Aim of the exercise: Read the records below and report each line in which "ring" occurs.

(Human keypoint data)
******************************

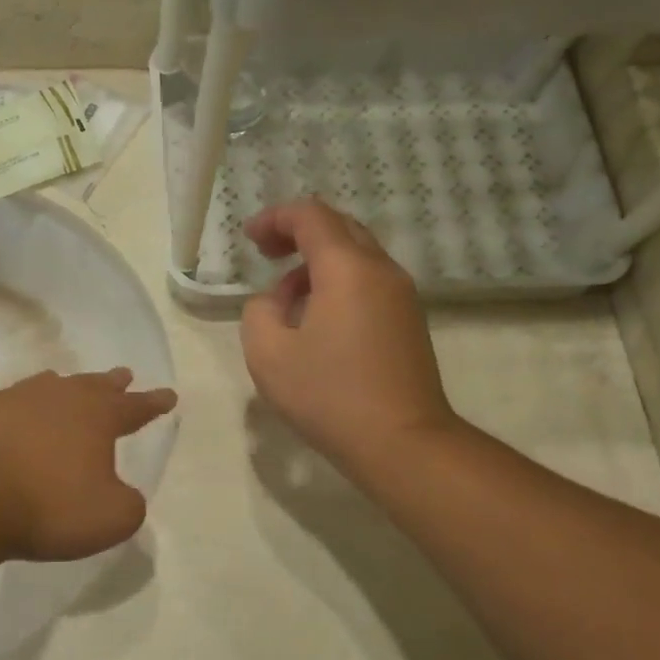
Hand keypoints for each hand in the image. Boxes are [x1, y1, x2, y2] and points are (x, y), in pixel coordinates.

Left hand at [0, 368, 175, 561]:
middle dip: (111, 383)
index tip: (168, 395)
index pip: (135, 407)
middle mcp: (59, 398)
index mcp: (97, 417)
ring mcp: (13, 399)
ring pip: (43, 384)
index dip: (154, 403)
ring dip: (59, 386)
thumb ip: (128, 503)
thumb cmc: (51, 507)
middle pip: (92, 385)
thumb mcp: (112, 518)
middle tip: (123, 375)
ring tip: (63, 384)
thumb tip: (121, 494)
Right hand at [240, 200, 460, 478]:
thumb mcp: (268, 353)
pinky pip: (369, 283)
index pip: (311, 216)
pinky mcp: (409, 322)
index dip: (275, 218)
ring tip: (287, 298)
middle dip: (298, 233)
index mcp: (348, 268)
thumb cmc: (329, 395)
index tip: (250, 239)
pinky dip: (338, 283)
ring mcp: (402, 296)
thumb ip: (259, 312)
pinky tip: (317, 320)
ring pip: (357, 256)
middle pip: (340, 228)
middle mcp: (381, 271)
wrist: (402, 442)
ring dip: (318, 263)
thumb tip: (278, 301)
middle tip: (267, 255)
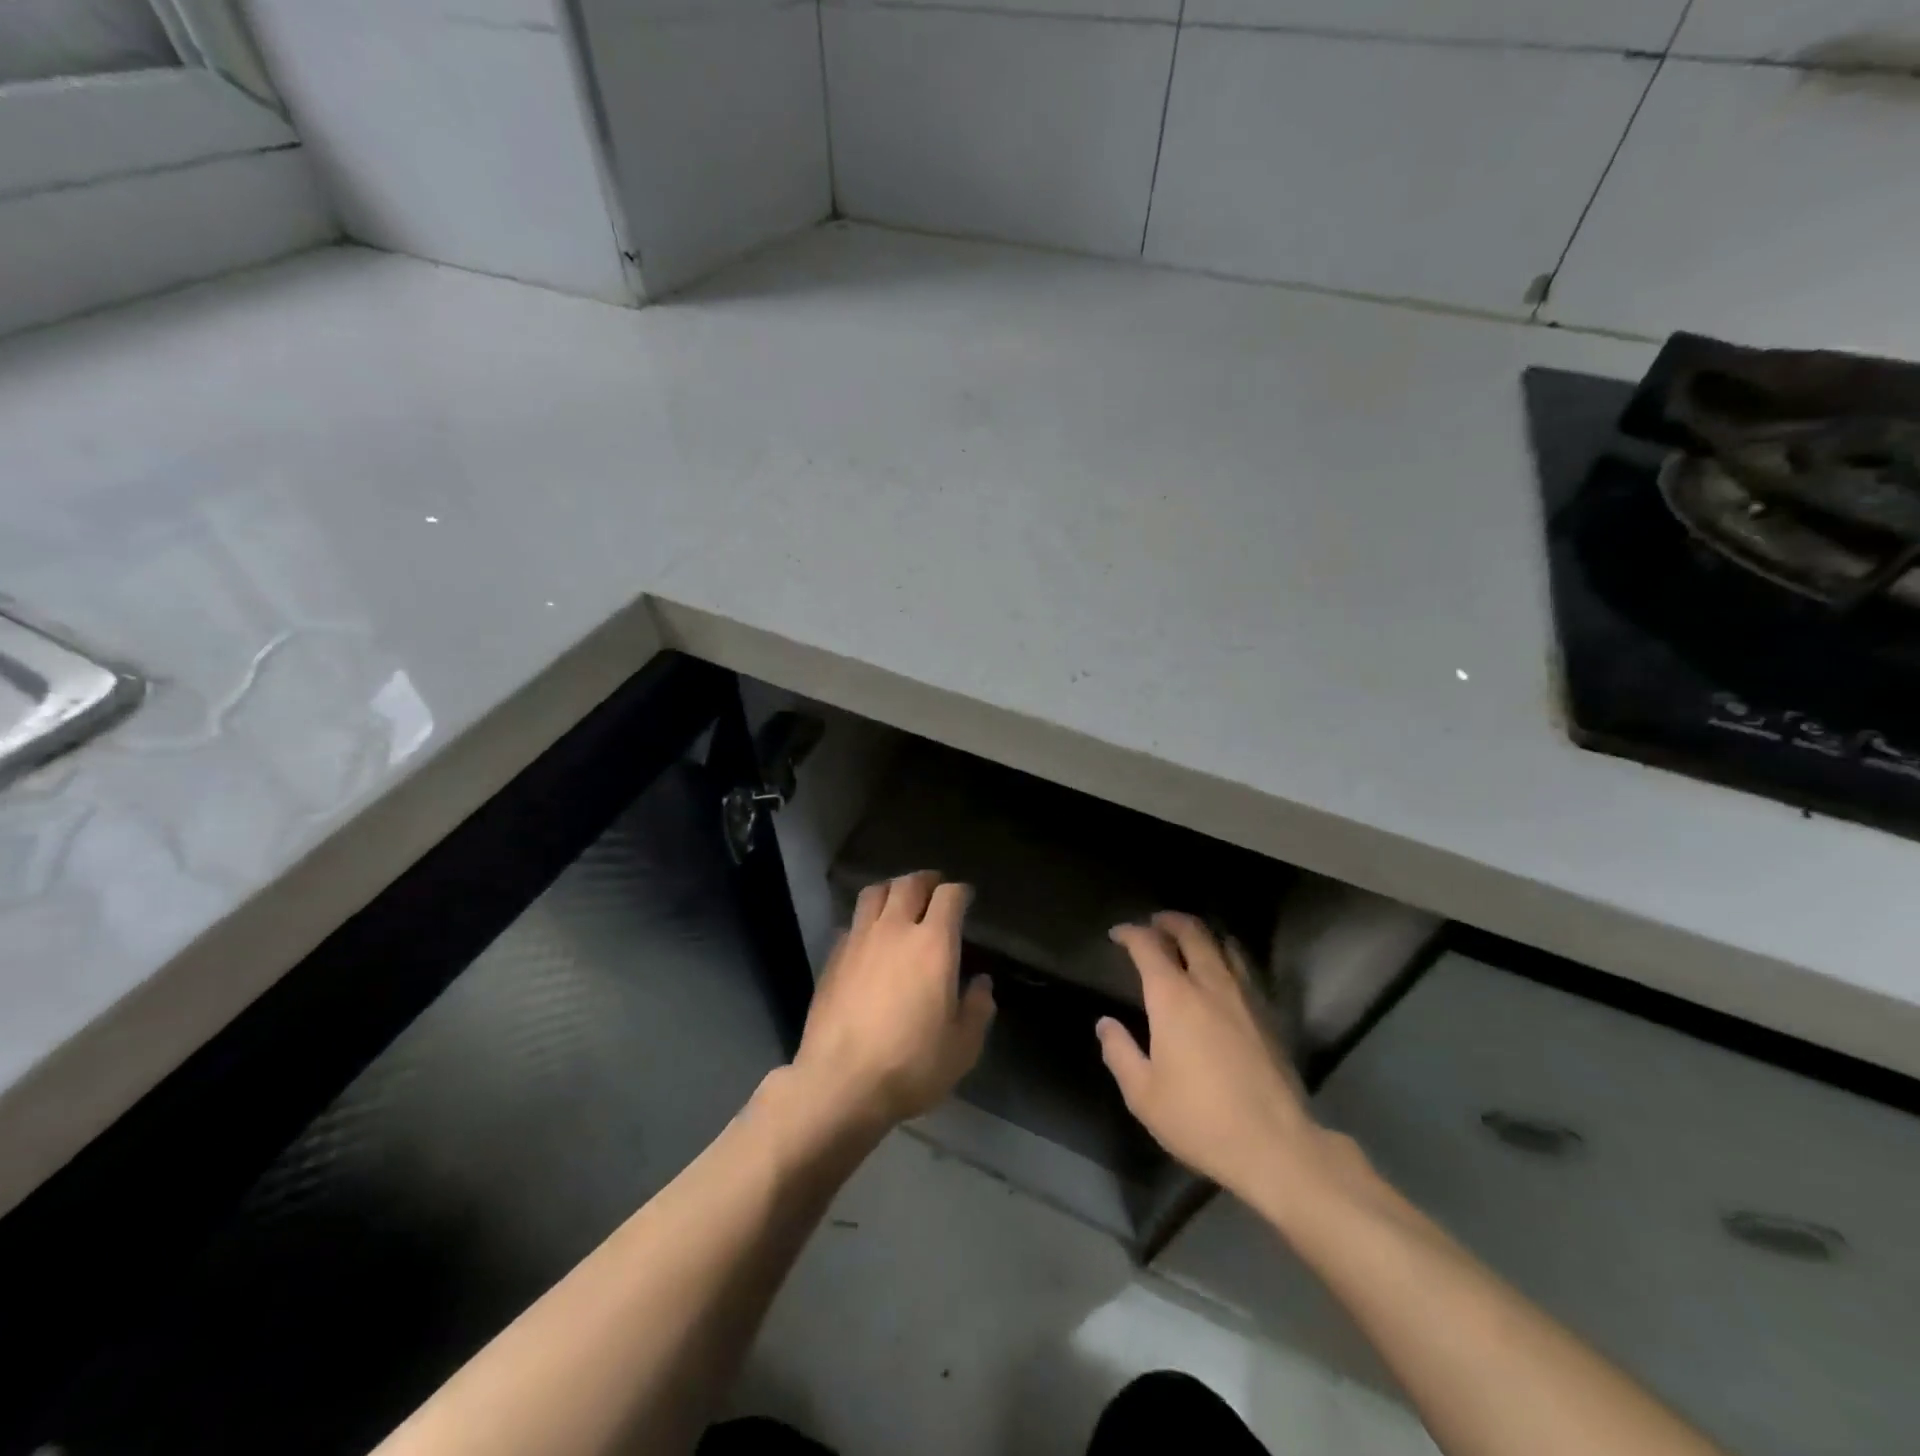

******************************

Task response:
ring mcp: (13, 399)
ring pip: (43, 384)
ring dip: (59, 386)
ring tip: (63, 384)
ring tip: (287, 298)
ring mcp: (402, 296)
ring pip: (357, 256)
ring dip: (318, 263)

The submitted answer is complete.